> _WORK TO BE COMPLETED_: Return the records exactly as they appear below, omitting the pictures.

[Extracted records]
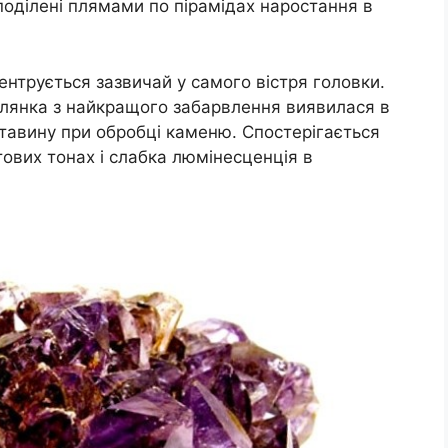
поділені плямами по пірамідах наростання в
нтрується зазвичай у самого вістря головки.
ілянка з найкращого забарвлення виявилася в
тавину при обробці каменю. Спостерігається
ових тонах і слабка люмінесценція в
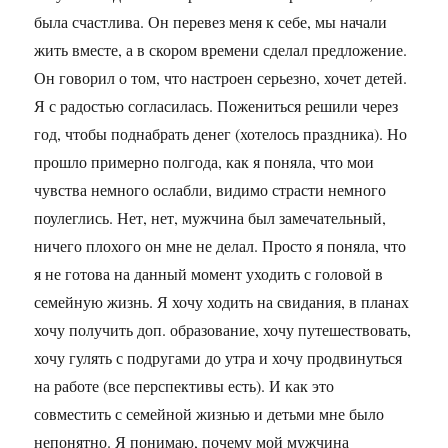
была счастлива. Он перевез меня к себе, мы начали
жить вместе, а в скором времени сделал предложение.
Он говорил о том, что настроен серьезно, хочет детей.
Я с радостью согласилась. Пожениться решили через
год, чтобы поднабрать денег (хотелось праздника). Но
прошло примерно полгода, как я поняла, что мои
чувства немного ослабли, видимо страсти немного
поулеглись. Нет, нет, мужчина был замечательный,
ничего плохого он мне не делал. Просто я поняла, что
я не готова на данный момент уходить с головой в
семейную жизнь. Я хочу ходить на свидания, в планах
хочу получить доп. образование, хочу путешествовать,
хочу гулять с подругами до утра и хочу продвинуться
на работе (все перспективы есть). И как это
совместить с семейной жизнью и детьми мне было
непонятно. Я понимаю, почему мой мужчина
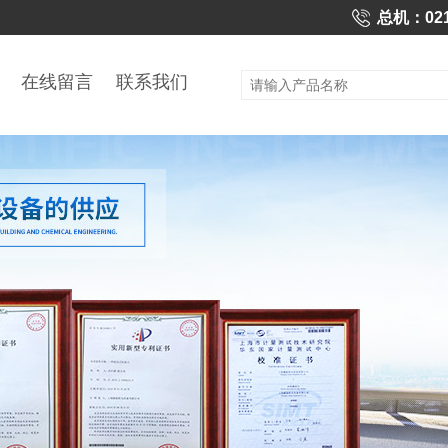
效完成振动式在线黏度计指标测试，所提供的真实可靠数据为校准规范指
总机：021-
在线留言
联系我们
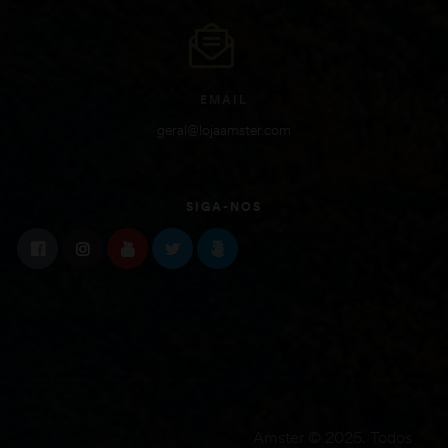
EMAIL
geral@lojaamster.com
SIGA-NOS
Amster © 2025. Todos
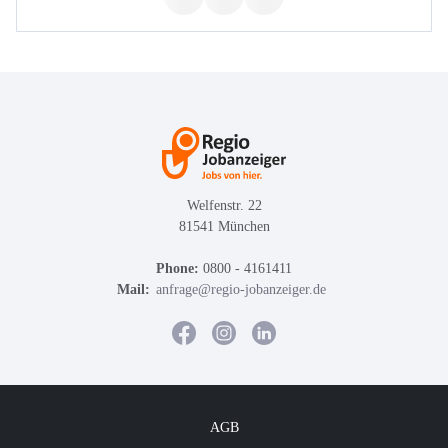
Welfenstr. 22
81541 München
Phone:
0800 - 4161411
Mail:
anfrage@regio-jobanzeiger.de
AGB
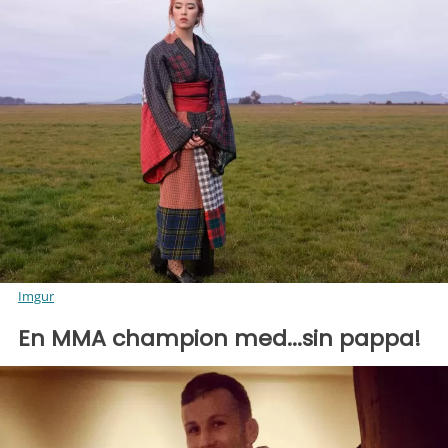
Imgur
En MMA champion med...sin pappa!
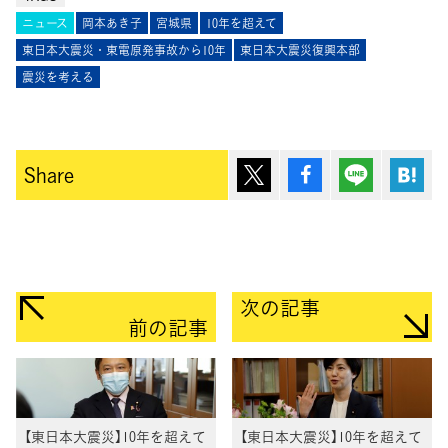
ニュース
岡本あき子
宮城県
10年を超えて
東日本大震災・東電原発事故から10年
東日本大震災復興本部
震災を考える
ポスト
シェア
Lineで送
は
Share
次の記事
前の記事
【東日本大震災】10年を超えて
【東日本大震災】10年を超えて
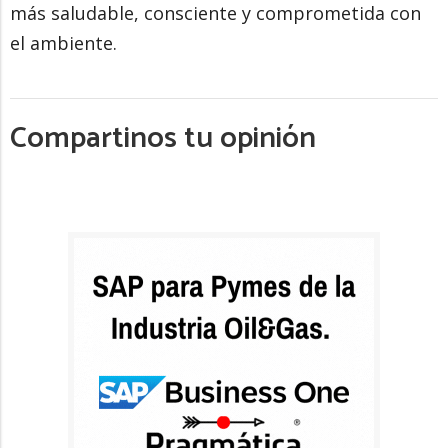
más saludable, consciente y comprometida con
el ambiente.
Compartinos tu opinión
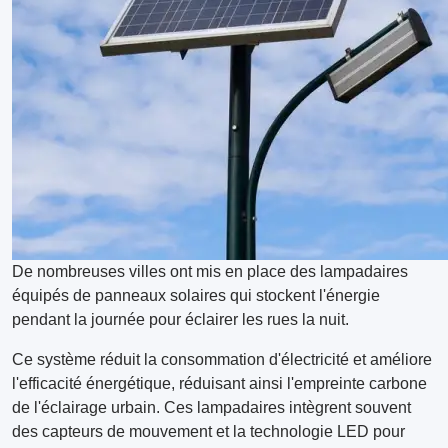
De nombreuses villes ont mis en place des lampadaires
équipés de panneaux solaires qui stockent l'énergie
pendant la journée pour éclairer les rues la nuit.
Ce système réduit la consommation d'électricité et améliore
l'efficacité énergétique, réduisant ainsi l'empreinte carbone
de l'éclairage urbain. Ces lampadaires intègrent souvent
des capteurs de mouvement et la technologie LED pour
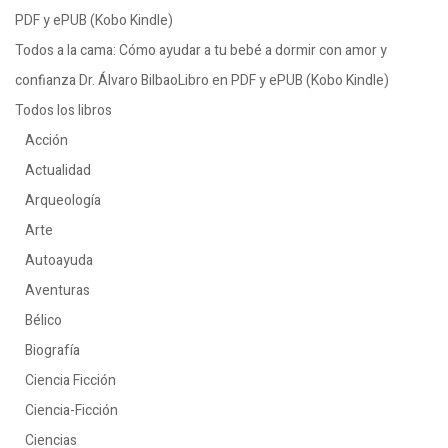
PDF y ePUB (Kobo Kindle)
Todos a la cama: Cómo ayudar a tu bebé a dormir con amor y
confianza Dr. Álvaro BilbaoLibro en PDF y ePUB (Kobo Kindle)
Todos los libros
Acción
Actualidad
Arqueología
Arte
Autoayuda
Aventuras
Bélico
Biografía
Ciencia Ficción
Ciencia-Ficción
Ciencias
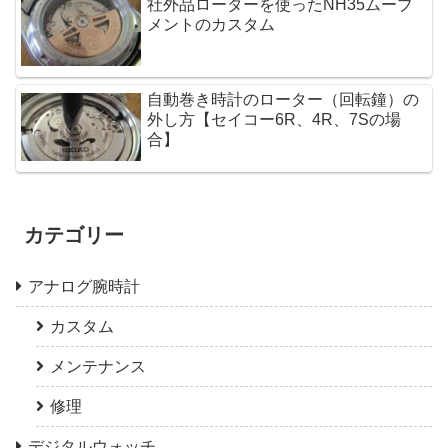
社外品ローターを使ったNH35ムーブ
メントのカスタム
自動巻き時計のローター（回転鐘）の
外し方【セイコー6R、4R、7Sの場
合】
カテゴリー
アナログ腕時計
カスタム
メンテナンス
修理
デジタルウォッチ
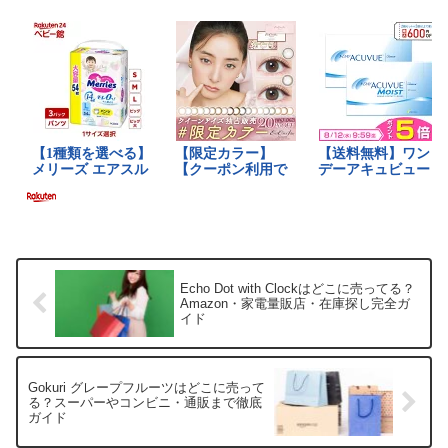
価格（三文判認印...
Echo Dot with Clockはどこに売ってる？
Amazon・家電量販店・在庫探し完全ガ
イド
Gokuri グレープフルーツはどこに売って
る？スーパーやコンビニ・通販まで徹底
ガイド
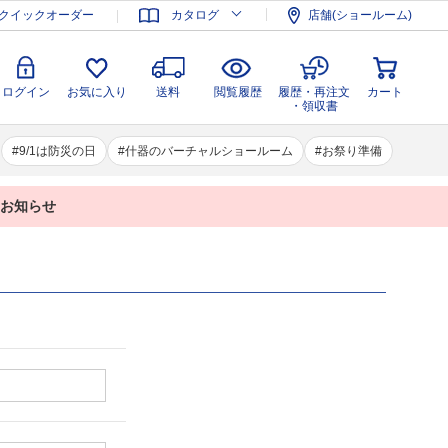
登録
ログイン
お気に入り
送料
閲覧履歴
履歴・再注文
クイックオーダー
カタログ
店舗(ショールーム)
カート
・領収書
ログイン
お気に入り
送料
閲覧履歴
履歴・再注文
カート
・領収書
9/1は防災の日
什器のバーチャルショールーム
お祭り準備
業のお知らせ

> _SOLVED EXERCISE_:
поділені плямами по пірамідах наростання в
нтрується зазвичай у самого вістря головки.
ілянка з найкращого забарвлення виявилася в
тавину при обробці каменю. Спостерігається
ових тонах і слабка люмінесценція в
была счастлива. Он перевез меня к себе, мы начали
жить вместе, а в скором времени сделал предложение.
Он говорил о том, что настроен серьезно, хочет детей.
Я с радостью согласилась. Пожениться решили через
год, чтобы поднабрать денег (хотелось праздника). Но
прошло примерно полгода, как я поняла, что мои
чувства немного ослабли, видимо страсти немного
поулеглись. Нет, нет, мужчина был замечательный,
ничего плохого он мне не делал. Просто я поняла, что
я не готова на данный момент уходить с головой в
семейную жизнь. Я хочу ходить на свидания, в планах
хочу получить доп. образование, хочу путешествовать,
хочу гулять с подругами до утра и хочу продвинуться
на работе (все перспективы есть). И как это
совместить с семейной жизнью и детьми мне было
непонятно. Я понимаю, почему мой мужчина
效完成振动式在线黏度计指标测试，所提供的真实可靠数据为校准规范指
总机：021-
在线留言
联系我们
EMAIL
geral@lojaamster.com
SIGA-NOS
Amster © 2025. Todos
Welfenstr. 22
81541 München
Phone:
0800 - 4161411
Mail:
anfrage@regio-jobanzeiger.de
AGB
Imgur
En MMA champion med...sin pappa!
ニュース
岡本あき子
宮城県
10年を超えて
東日本大震災・東電原発事故から10年
東日本大震災復興本部
震災を考える
ポスト
シェア
Lineで送
は
Share
次の記事
前の記事
【東日本大震災】10年を超えて
【東日本大震災】10年を超えて
más saludable, consciente y comprometida con
el ambiente.
Compartinos tu opinión
De nombreuses villes ont mis en place des lampadaires
équipés de panneaux solaires qui stockent l'énergie
pendant la journée pour éclairer les rues la nuit.
Ce système réduit la consommation d'électricité et améliore
l'efficacité énergétique, réduisant ainsi l'empreinte carbone
de l'éclairage urbain. Ces lampadaires intègrent souvent
des capteurs de mouvement et la technologie LED pour
PDF y ePUB (Kobo Kindle)
Todos a la cama: Cómo ayudar a tu bebé a dormir con amor y
confianza Dr. Álvaro BilbaoLibro en PDF y ePUB (Kobo Kindle)
Todos los libros
Acción
Actualidad
Arqueología
Arte
Autoayuda
Aventuras
Bélico
Biografía
Ciencia Ficción
Ciencia-Ficción
Ciencias
社外品ローターを使ったNH35ムーブ
メントのカスタム
自動巻き時計のローター（回転鐘）の
外し方【セイコー6R、4R、7Sの場
合】
カテゴリー
アナログ腕時計
カスタム
メンテナンス
修理
デジタルウォッチ
価格（三文判認印...
Echo Dot with Clockはどこに売ってる？
Amazon・家電量販店・在庫探し完全ガ
イド
Gokuri グレープフルーツはどこに売って
る？スーパーやコンビニ・通販まで徹底
ガイド
登録
ログイン
お気に入り
送料
閲覧履歴
履歴・再注文
クイックオーダー
カタログ
店舗(ショールーム)
カート
・領収書
ログイン
お気に入り
送料
閲覧履歴
履歴・再注文
カート
・領収書
9/1は防災の日
什器のバーチャルショールーム
お祭り準備
業のお知らせ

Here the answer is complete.